Yes, Fargate tasks communicate through standard networking since each task has its own ENI in the VPC. Tasks can reach each other using private IP addresses, service discovery (Cloud Map), or an internal ALB. For ECS, AWS Service Connect provides service mesh capabilities with automatic service discovery and traffic management.
Was this helpful?
04
How does Fargate handle persistent storage?

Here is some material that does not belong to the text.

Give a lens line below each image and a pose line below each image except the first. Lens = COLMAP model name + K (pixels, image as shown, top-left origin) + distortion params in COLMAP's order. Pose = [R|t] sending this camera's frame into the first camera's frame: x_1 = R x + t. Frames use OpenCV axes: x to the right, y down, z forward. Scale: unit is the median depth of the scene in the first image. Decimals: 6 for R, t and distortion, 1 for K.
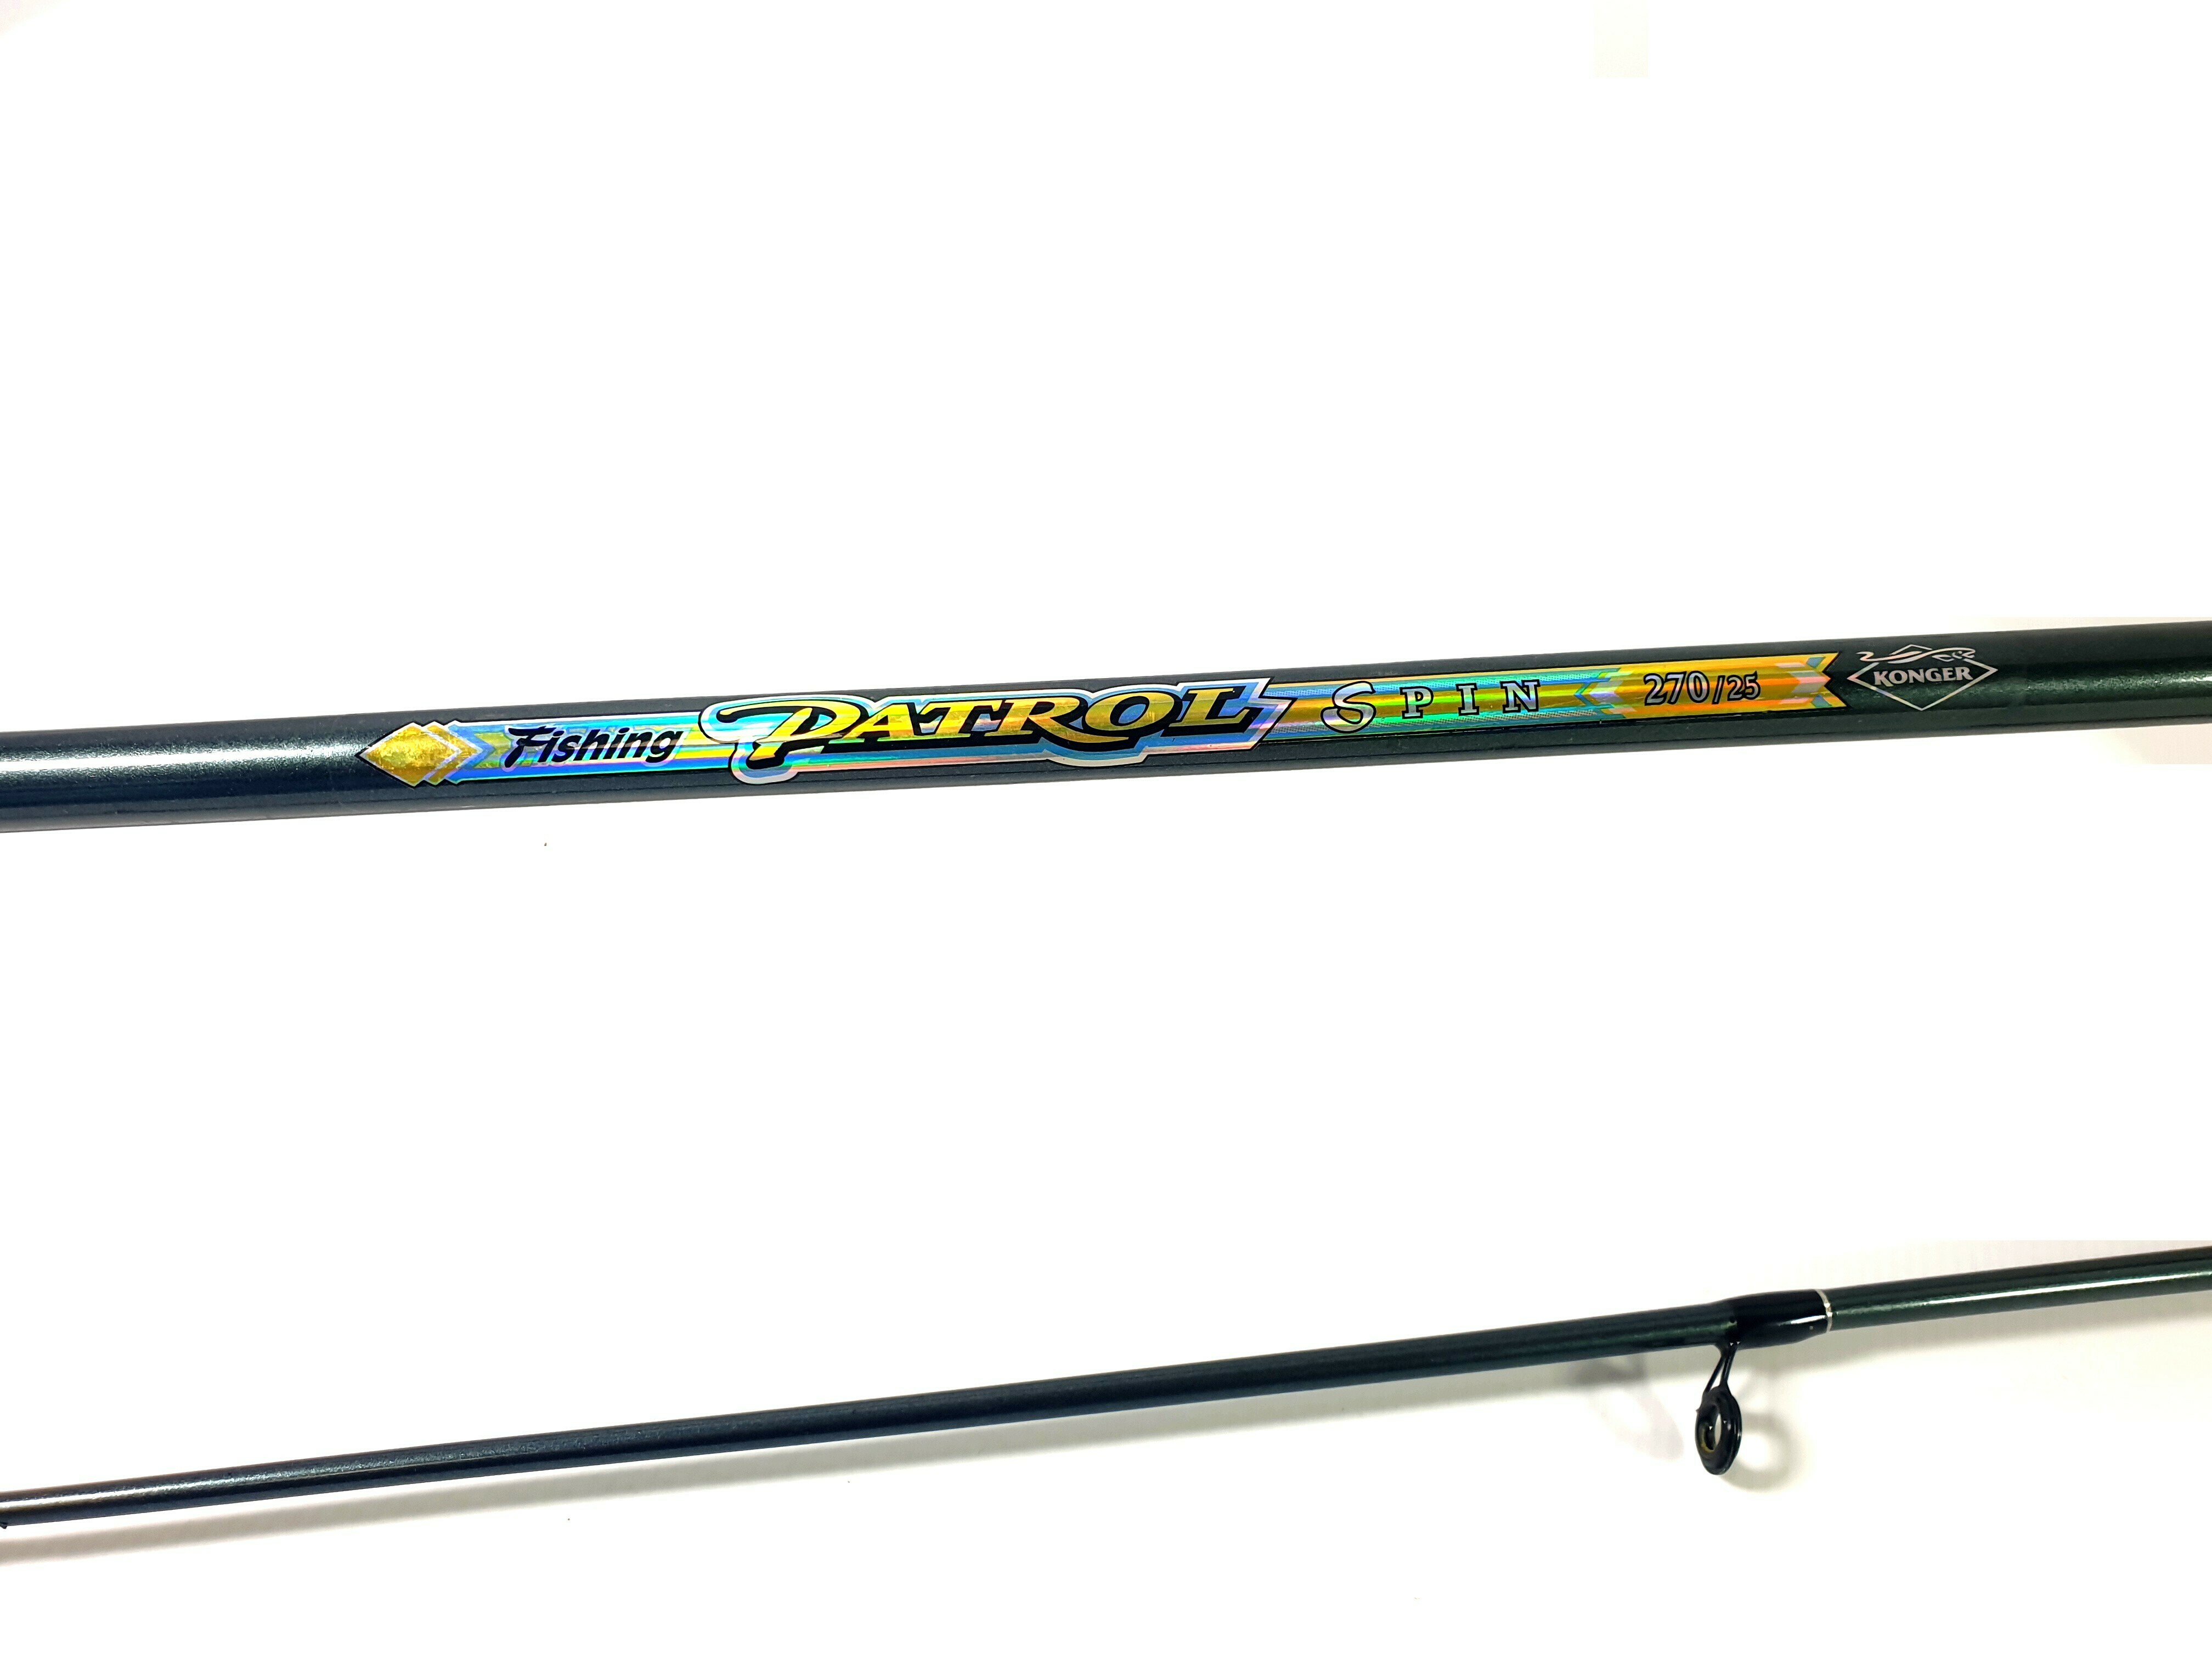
lens RADIAL K [[1672.0, 0, 1106.0], [0, 1672.0, 829.5], [0, 0, 1]] dist [0.002543, -0.000325]
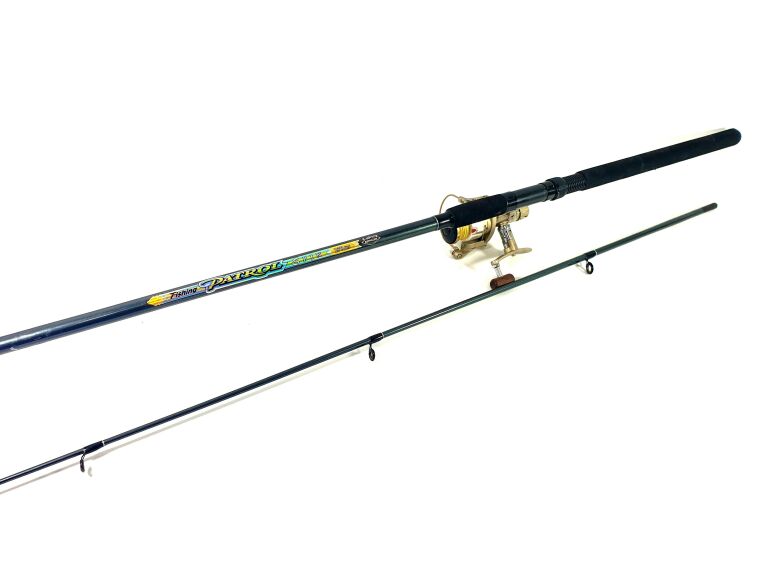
lens RADIAL K [[580.5, 0, 384.0], [0, 580.5, 288.5], [0, 0, 1]] dist [0.002543, -0.000325]
pose [[0.892075, -0.229521, 0.389258, -0.472733], [0.247905, 0.968779, 0.003095, 0.113826], [-0.377815, 0.093738, 0.921124, -1.285853]]
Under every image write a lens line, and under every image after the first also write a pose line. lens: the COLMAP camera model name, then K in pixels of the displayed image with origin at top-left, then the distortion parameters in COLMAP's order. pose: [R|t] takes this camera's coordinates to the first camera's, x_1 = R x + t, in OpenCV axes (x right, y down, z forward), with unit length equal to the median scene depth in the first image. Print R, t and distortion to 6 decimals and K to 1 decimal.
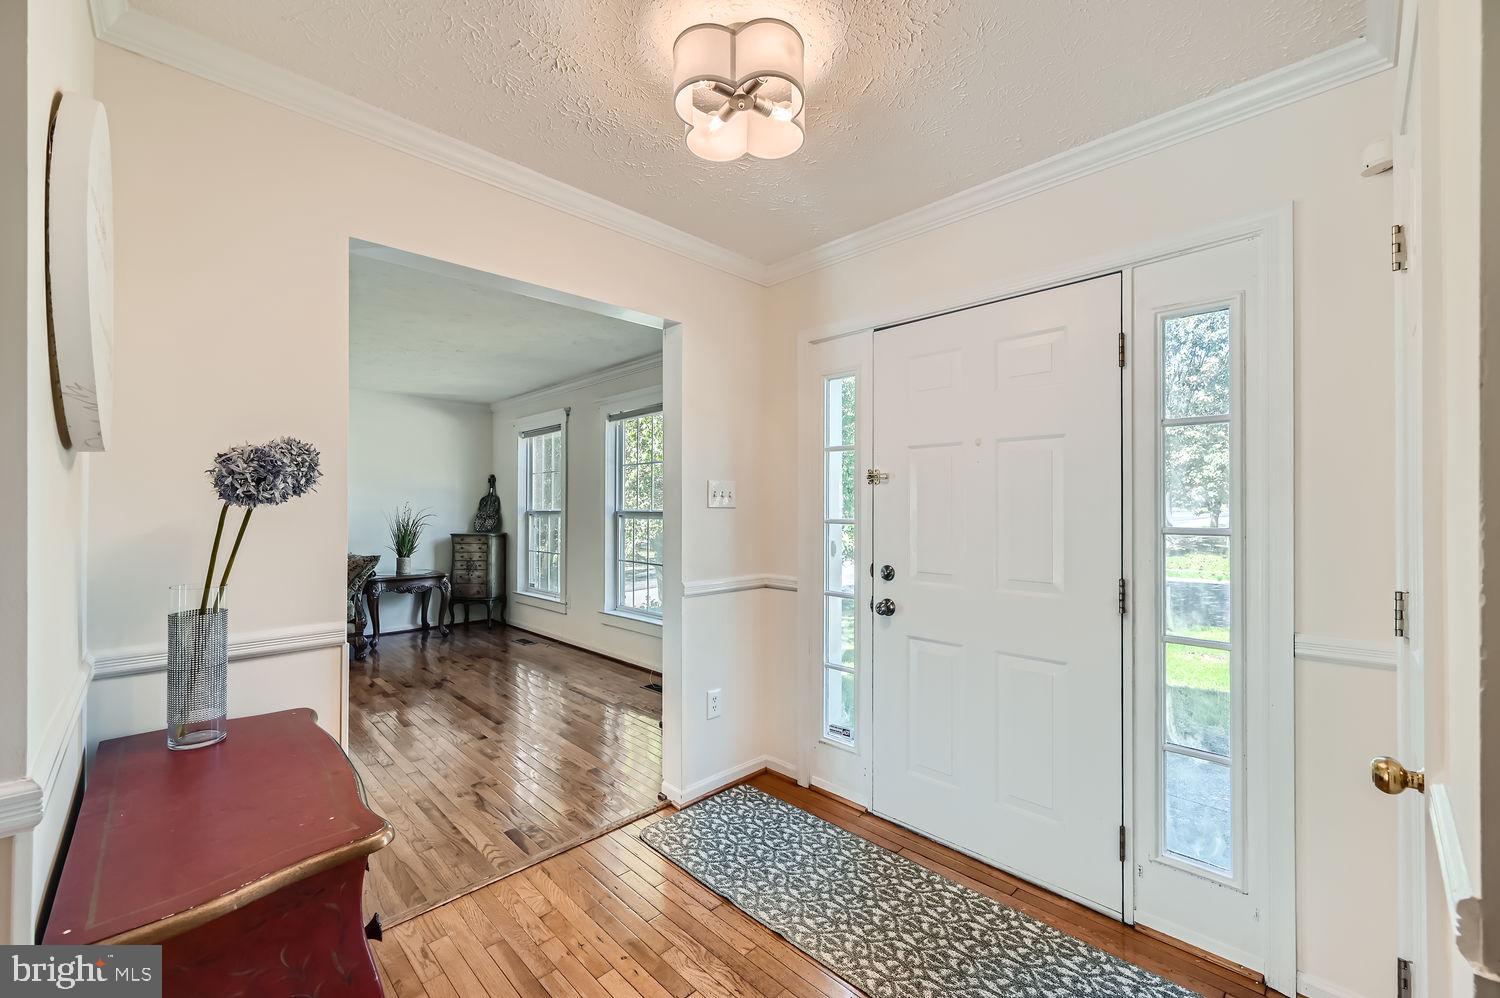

Fargate supports two storage options: Amazon EFS (Elastic File System) for persistent shared storage across tasks, and ephemeral storage up to 200 GB per task. EFS volumes mount inside containers like a regular filesystem and persist across task restarts. For stateful workloads, EFS is the recommended approach — it provides shared, durable storage without managing EBS volumes.
Was this helpful?
05
Should I use Fargate Spot for production workloads?
Fargate Spot can be used in production for fault-tolerant workloads. AWS provides a two-minute interruption warning before reclaiming Spot capacity. Your application must handle SIGTERM gracefully and drain connections. Use a mixed capacity provider strategy — run baseline capacity on regular Fargate and burst capacity on Spot. This provides cost savings while maintaining availability for critical workloads.